Le rapport de la Commission signale également que même lorsque la réglementation a été mise en œuvre, il arrive encore que des décisions de confiscation ne soient pas reconnues automatiquement du fait de l'existence de formalités légales, des auditions publiques par exemple, que quatre pays (la République tchèque, la Pologne, la Roumanie et la Slovénie) ont ajoutées à leurs règles nationales.

En mars dernier, la commissaire européenne chargée de la justice, Viviane Reding, a déclaré que les autorités judiciaires ne pouvaient reconnaître mutuellement leurs décisions si elles ne se faisaient pas mutuellement confiance.

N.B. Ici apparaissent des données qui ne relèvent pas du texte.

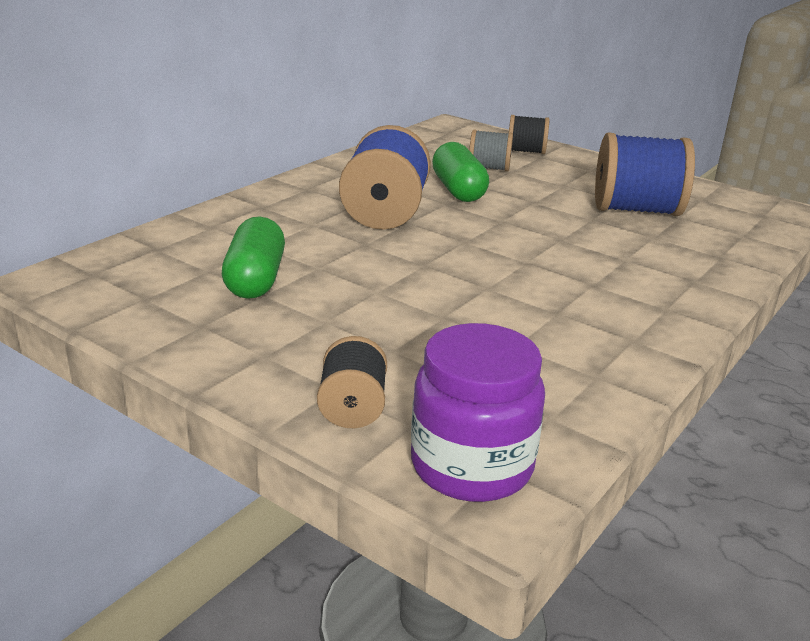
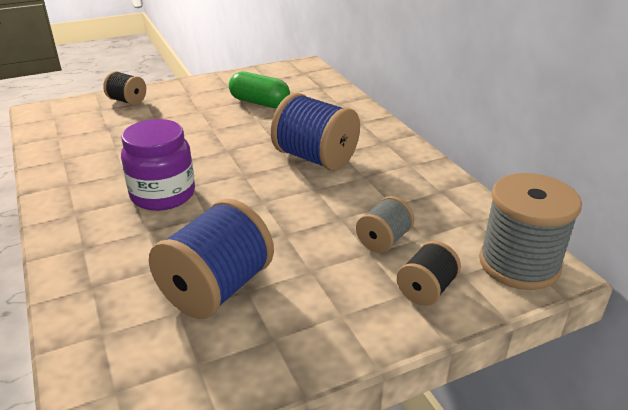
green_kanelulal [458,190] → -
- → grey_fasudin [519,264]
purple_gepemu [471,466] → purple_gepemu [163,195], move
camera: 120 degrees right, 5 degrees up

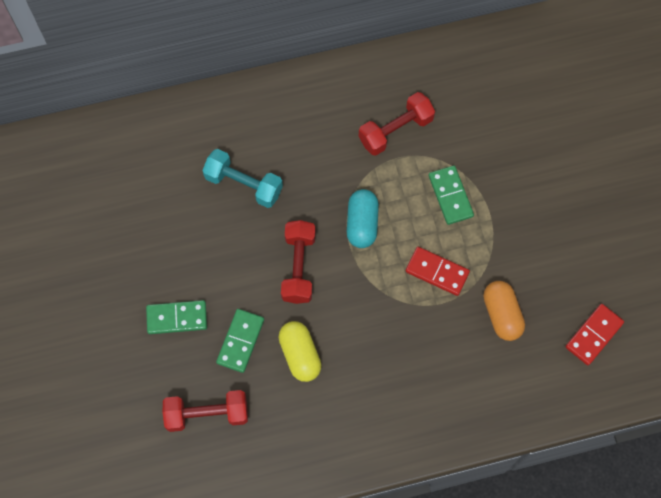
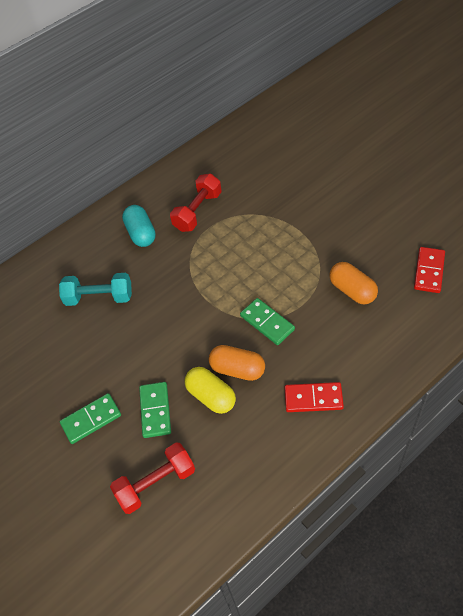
red_varuto [298,267] → -
- → orange_kanelulal [237,369]
turquoise_kanelulal [362,223] → turquoise_kanelulal [141,233], move
red_girunadex [437,272] → red_girunadex [313,398], move
green_girunadex [450,196] → green_girunadex [267,322], move
camera: 20 degrees left, 15 degrees down

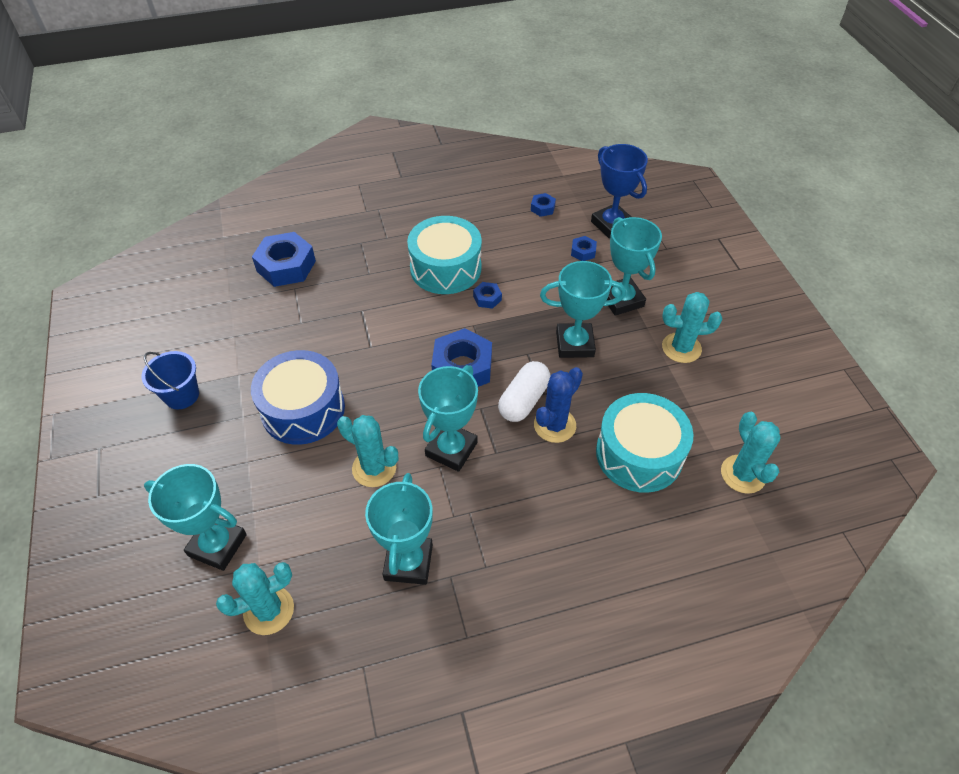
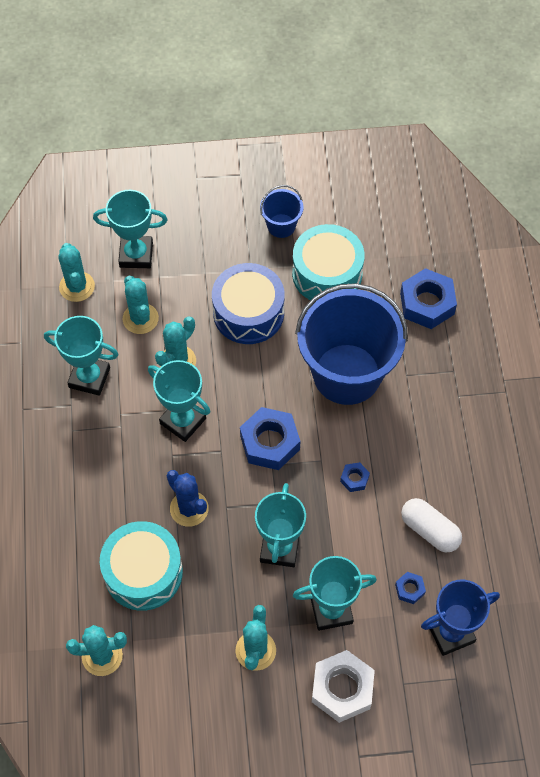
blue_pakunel [542,208] → -
- → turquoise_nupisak [140,318]
- → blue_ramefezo [347,374]
- → white_pakunel [342,689]
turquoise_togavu [445,268] → turquoise_togavu [327,274], move
white_kanelulal [524,400] → white_kanelulal [429,530], move
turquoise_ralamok [217,545] → turquoise_ralamok [136,255], 60 degrees clockwise
camera: 100 degrees right, 10 degrees up

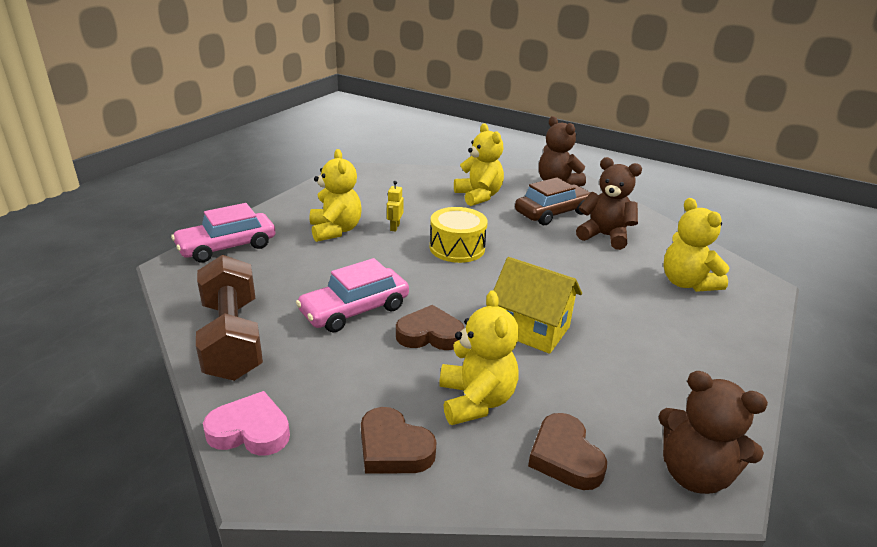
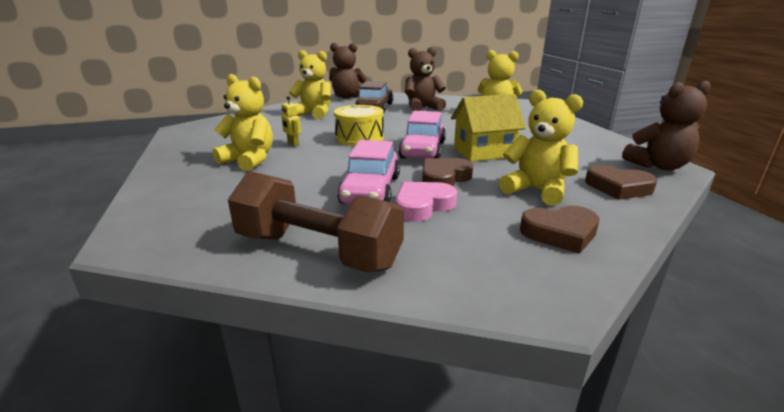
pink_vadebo [227,247] → pink_vadebo [422,150], move
pink_rozidol [250,430] → pink_rozidol [423,205], move
camera: 45 degrees left, 5 degrees down

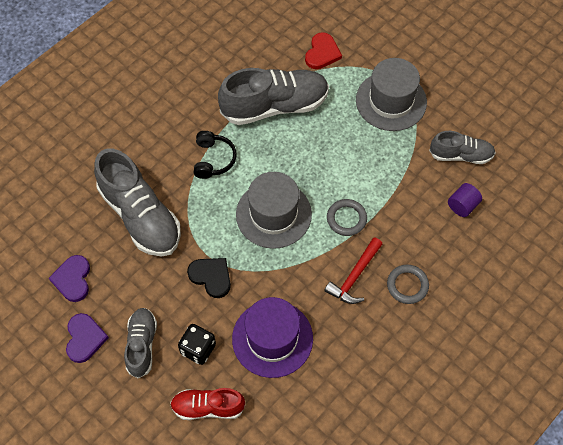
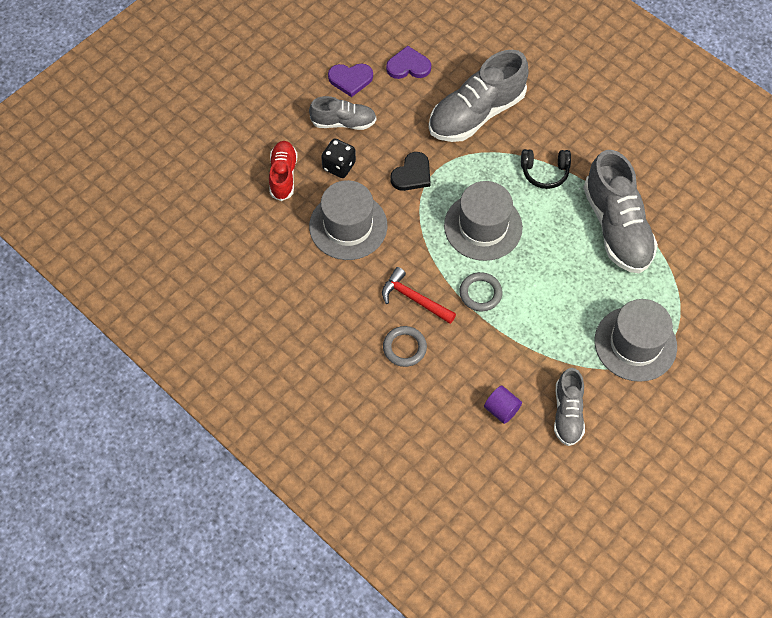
red_rozidol [322,53] → -
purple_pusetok [272,338] → grey_pusetok [348,226]
camera: 90 degrees right, 0 degrees up

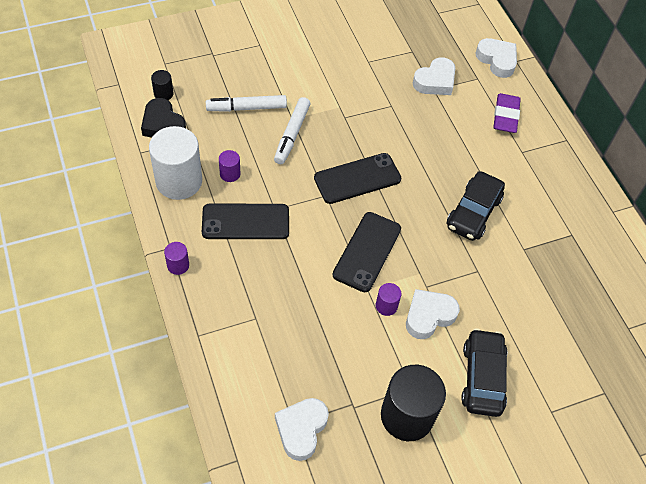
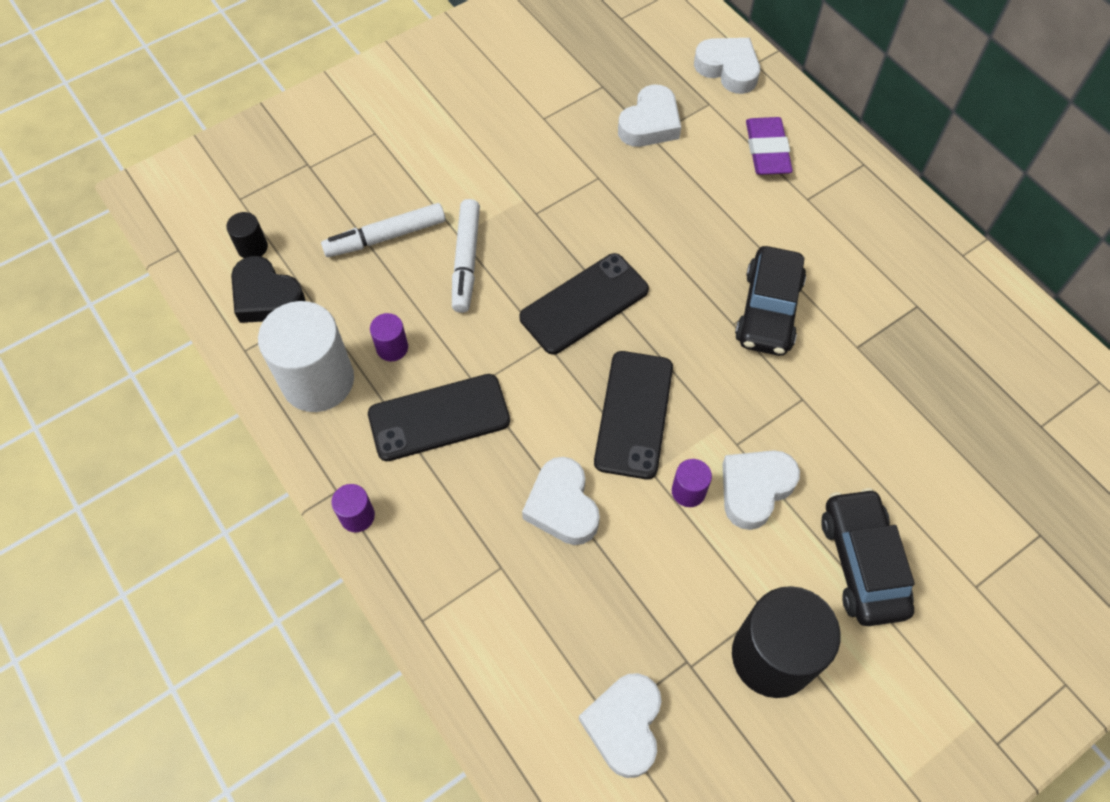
- → white_rozidol [562,506]
camera: 10 degrees left, 5 degrees up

C'est pourquoi la Commission s'est fixée comme priorité d'instaurer des normes minimales communes – à commencer par le droit, pour les suspects, de bénéficier de services de traduction et d'interprétation (qui entrera en vigueur dès cet automne) et une déclaration de droits proposée le 20 juillet.

Contexte

Avant le traité de Lisbonne, la réglementation de l'UE en matière de justice était adoptée dans le cadre de l'ancien "troisième pilier" sous la forme de "décisions cadres", qui liaient les États membres quant au résultat à atteindre, mais laissaient aux instances nationales le choix de la forme et des moyens.

Cela pouvait se traduire par des réglementations approximatives qui, dans la pratique, pouvaient varier considérablement d'un État membre à l'autre. Durant une période transitoire s'étendant jusqu'en 2014, la Commission ne peut entamer de procédure contre un État membre pour l'obliger à mettre en œuvre ce type de réglementation, comme elle est habilitée à le faire dans d'autres domaines d'action. Jusque là, elle continuera de veiller à ce que les États membres mettent en œuvre et se conforment efficacement à la législation européenne et les soutiendra activement en ce sens.